Pour ce retour à la culture, Nathalie Ballè Koutchoro reçoit des promesses de soutien mais qui jusque-là sont restées vaines. Pourtant, à la célébration de la 9e édition du Festival des arts et culture idaasha, ses compétences ont été portées au grand jour. Sur demande des personnalités et du public, elle a récité les 39 panégyriques, émerveillant ainsi l’assistance. Sa récompense s’arrête là. Mais loin de désespérer, elle entend continuer à porter haut le flambeau de ce patrimoine afin que l’histoire ne s’efface. Elle s’y engage fortement. Les autres aussi.
D’un engagement à un autre
En dehors de ses activités professionnelles, Mireille Normande Sonongbé est une grande passionnée de culture. Le projet « Sauvons nos panégyriques » qu’elle a initié depuis deux ans se propose d’aider chaque famille béninoise à retrouver, à reconnaître et à valoriser son panégyrique.
« La première action phare de ce projet a été d’amener les populations à prendre conscience de l’importance de ce pan de notre patrimoine. Beaucoup n’y ont pas cru au départ mais avec le temps, ils ont compris combien fiers on peut être de se faire appeler « Aziman », « Sadonou »,
« Agli », « Houègbonou », « Djèto »,
etc. », se réjouit-elle. Pour le moment, le creuset qu’elle dirige, focalise ses actions sur des campagnes de proximité avec les géniteurs comme cœur de cible. Cette passionnée des panégyriques explique aisément ce choix stratégique. « On ne s’en rend pas toujours compte mais dans la génération d’avant nous, il y a également beaucoup de parents qui ignorent non seulement leur panégyrique mais aussi l’importance que cela revêt pour la famille. Dans ces conditions on ne peut rien espérer de bon pour les générations à venir », souligne-t-elle. Mais les actions n’excluent pas pour autant les jeunes. Des activités sont organisées en milieu scolaire pour permettre aux plus jeunes d’emprunter la bonne piste en s’alliant aux panégyriques.

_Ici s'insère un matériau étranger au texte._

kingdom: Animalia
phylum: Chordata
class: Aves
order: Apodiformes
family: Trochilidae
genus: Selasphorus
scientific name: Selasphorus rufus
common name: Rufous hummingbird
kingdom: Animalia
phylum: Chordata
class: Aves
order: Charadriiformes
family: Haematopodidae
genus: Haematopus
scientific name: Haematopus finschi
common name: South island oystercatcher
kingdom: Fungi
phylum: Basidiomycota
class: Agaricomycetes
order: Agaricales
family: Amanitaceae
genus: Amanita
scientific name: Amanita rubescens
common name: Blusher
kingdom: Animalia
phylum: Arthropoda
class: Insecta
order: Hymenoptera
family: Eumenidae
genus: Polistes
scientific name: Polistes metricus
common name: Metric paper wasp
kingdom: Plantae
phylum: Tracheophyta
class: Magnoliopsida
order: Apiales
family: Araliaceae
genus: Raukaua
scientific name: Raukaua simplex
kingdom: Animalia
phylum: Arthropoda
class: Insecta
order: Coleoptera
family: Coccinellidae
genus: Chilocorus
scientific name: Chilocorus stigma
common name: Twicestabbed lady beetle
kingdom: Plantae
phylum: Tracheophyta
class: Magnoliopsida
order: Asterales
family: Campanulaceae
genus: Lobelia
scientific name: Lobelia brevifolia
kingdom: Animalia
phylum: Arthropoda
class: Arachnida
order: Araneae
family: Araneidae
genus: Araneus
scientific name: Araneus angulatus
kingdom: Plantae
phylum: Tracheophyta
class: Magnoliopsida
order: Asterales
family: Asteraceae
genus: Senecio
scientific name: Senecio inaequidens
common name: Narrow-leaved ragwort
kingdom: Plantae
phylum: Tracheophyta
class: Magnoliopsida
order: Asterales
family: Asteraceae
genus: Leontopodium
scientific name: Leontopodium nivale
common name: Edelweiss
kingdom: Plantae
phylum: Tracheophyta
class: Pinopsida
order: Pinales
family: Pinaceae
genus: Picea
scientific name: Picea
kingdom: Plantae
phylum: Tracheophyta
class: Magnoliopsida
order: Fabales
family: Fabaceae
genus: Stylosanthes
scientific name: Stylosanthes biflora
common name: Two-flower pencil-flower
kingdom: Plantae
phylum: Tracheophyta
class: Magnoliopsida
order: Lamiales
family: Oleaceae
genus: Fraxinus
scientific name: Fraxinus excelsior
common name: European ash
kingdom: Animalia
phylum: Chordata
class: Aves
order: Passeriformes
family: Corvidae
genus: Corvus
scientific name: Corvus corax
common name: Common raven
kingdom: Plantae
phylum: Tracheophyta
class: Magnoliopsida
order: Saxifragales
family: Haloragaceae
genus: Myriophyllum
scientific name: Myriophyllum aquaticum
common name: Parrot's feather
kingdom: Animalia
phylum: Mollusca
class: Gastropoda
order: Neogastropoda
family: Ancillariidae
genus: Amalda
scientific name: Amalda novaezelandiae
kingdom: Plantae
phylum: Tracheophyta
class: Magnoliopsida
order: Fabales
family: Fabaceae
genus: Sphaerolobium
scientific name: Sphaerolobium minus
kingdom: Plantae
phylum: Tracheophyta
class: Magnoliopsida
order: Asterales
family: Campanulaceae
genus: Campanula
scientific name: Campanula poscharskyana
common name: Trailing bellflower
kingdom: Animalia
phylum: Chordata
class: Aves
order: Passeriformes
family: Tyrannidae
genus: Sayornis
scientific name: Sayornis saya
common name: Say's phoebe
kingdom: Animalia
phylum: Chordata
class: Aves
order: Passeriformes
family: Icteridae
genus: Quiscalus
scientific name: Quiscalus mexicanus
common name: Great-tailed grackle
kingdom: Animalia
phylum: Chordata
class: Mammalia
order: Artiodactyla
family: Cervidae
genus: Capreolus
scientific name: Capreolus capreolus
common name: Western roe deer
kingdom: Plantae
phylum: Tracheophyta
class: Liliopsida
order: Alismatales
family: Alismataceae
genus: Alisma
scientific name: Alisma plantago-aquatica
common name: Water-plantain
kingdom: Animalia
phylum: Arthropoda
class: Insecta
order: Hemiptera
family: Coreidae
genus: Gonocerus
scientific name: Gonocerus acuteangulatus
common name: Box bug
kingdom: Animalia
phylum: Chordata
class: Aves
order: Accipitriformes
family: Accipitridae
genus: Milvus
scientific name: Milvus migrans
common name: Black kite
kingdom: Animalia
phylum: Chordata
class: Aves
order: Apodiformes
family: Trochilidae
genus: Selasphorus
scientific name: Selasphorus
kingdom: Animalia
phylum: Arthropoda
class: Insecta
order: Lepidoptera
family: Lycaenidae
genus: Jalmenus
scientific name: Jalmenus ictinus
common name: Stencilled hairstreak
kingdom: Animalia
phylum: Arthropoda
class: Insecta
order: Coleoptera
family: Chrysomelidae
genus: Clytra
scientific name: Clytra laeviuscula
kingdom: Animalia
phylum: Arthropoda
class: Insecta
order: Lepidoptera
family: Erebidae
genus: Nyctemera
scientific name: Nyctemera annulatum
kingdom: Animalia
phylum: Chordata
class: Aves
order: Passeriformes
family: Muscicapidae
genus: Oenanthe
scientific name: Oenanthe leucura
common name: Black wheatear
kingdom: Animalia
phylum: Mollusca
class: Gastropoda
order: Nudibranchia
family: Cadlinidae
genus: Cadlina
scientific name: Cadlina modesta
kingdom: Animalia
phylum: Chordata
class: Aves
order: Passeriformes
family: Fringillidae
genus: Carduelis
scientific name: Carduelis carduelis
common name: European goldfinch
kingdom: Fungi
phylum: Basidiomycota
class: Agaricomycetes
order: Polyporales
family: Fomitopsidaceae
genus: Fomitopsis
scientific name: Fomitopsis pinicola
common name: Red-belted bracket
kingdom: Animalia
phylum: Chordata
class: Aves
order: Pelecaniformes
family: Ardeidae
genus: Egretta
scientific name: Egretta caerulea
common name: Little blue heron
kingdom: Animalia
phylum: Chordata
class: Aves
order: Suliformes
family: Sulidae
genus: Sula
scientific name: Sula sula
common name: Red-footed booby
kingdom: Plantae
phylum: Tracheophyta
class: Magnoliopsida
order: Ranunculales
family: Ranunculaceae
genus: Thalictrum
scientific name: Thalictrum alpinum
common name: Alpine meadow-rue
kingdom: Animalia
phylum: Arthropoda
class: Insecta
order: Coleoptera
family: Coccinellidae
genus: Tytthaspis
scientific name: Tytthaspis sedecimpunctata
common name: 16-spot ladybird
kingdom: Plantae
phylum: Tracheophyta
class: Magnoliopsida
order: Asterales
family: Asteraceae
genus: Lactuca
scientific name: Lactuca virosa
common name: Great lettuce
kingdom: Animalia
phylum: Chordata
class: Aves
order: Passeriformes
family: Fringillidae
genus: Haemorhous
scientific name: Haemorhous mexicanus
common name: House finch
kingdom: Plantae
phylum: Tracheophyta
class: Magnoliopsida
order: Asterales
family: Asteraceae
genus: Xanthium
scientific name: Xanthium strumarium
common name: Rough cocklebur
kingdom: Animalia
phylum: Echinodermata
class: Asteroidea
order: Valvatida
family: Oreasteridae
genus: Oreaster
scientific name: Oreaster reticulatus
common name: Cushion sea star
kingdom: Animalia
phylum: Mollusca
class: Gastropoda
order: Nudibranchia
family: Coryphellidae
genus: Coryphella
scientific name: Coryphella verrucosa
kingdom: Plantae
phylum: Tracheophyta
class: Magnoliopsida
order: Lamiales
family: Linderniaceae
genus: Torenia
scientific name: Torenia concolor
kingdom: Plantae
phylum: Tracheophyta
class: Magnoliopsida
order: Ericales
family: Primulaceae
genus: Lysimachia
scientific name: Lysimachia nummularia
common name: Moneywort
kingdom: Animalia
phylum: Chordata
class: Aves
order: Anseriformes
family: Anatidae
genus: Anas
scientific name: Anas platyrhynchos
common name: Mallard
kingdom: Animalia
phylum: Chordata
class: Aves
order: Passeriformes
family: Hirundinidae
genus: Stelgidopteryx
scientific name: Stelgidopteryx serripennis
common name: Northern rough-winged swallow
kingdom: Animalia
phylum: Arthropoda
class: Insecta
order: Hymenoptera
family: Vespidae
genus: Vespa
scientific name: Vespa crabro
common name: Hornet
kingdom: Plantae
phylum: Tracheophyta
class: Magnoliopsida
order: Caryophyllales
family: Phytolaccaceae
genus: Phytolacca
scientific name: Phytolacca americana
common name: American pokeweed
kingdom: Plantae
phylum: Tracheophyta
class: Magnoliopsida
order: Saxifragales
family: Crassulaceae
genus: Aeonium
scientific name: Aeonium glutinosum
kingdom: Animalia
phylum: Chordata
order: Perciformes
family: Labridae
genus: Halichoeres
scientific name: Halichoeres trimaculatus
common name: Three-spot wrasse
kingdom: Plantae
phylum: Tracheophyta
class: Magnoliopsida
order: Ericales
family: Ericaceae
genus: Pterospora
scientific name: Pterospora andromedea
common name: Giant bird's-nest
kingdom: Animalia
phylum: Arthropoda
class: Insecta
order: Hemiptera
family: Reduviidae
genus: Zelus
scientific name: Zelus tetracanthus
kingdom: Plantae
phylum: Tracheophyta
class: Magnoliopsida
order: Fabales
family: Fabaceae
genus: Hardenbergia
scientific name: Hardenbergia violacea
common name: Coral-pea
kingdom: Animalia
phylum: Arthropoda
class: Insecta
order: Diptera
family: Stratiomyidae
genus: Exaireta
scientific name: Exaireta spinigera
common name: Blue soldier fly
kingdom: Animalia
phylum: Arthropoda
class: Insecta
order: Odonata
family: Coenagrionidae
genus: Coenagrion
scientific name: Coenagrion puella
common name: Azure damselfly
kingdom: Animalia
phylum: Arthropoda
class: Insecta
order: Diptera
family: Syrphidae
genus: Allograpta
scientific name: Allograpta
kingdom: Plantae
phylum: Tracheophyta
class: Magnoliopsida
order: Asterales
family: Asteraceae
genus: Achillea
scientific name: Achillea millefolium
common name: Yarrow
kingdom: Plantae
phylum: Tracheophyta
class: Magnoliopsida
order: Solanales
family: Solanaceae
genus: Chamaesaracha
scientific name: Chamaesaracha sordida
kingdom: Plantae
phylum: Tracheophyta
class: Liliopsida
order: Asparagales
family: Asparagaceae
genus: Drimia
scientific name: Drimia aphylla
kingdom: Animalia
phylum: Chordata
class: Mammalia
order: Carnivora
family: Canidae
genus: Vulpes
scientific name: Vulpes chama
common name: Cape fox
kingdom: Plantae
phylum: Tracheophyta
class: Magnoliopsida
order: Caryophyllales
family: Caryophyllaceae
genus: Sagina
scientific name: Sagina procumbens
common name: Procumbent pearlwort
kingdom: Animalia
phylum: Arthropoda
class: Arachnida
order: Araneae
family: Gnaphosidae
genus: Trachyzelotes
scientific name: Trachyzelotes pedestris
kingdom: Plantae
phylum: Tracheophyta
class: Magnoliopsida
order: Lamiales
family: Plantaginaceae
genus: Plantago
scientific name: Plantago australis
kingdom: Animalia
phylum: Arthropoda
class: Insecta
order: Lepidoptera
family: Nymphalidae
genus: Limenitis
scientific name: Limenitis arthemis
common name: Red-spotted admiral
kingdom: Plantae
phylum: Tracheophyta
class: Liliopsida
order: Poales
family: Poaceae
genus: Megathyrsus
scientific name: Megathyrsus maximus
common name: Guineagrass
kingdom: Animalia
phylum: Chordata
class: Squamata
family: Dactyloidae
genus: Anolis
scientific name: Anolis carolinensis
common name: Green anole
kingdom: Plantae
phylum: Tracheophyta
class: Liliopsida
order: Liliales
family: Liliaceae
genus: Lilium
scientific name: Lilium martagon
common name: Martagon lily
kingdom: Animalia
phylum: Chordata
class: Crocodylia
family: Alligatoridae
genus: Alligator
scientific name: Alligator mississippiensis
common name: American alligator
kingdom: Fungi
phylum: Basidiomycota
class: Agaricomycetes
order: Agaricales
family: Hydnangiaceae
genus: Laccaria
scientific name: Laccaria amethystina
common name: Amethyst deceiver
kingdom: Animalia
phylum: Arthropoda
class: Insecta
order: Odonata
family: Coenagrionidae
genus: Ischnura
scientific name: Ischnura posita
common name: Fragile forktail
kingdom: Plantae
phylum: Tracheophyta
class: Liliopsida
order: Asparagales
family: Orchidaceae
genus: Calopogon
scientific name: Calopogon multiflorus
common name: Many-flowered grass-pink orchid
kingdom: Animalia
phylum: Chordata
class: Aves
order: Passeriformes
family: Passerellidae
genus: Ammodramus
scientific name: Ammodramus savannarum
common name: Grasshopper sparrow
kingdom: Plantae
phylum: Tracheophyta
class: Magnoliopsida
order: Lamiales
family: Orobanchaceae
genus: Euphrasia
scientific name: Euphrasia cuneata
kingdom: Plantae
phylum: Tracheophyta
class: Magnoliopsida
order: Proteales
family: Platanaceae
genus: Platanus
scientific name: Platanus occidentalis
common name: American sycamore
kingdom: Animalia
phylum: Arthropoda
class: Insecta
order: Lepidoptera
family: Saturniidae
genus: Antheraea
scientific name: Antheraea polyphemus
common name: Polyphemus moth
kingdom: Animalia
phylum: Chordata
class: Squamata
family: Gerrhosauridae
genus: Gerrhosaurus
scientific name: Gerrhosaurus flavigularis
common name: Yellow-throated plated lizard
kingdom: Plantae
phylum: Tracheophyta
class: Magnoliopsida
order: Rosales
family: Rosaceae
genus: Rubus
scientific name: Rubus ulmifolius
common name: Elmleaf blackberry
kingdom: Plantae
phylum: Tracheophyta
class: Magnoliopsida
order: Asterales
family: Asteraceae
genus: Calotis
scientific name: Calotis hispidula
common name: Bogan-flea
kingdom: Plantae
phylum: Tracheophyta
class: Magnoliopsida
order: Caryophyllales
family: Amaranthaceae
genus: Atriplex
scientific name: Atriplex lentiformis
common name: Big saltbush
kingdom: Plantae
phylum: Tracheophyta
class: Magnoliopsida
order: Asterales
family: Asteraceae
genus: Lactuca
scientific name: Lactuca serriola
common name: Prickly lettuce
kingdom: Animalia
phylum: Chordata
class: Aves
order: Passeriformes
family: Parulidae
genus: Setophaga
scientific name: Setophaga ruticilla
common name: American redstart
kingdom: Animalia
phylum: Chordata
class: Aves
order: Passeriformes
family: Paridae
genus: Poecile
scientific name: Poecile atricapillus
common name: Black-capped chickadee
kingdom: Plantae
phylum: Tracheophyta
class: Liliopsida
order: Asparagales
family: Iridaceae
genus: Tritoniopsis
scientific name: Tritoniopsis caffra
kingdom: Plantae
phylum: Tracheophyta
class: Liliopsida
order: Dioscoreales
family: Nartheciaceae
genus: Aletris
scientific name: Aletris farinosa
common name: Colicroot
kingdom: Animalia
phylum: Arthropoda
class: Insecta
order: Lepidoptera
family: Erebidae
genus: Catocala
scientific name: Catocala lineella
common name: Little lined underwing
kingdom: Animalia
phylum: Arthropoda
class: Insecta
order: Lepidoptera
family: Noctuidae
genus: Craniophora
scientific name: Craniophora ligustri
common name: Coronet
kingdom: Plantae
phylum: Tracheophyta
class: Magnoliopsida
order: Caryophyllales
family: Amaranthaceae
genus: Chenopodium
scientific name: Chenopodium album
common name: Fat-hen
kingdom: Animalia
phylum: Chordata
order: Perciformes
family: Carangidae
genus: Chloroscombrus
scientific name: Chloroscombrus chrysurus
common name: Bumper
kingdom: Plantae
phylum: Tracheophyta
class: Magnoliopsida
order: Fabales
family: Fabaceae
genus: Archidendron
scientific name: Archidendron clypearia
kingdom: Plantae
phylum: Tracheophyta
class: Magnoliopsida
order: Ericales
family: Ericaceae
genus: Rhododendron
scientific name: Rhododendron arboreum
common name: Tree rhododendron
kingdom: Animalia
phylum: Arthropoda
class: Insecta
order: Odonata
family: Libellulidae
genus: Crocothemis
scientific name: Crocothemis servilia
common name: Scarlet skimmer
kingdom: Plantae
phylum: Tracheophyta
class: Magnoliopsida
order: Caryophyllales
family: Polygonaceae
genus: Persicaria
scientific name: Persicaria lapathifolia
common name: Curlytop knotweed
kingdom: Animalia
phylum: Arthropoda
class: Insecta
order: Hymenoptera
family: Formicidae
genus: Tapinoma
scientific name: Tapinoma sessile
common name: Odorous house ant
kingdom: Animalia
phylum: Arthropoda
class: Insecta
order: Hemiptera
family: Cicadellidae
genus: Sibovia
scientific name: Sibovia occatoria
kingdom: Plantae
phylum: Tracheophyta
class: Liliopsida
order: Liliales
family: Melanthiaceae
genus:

« Nous lancerons sous peu le projet « L’école du panégyrique »
avec des clubs dans les écoles, lycées et collèges. Ce qui demande des moyens plus importants », annonce Mireille Sonongbé très optimiste par rapport à l’aboutissement de ses chantiers, surtout que ses actions ont déjà impacté une centaine de familles. Mais l’amoureuse des panégyriques garde sa détermination ferme. « Tant que toutes les familles de notre pays n’auront relevé le challenge de l’apprentissage et de la maitrise des panégyriques, tant que de génération en génération, on ne sera pas en mesure de transmettre ce savoir de père en fils, de mère en fille, des arrières grands-parents aux petits-enfants, on ne peut logiquement faire aucun bilan », clame-t-elle.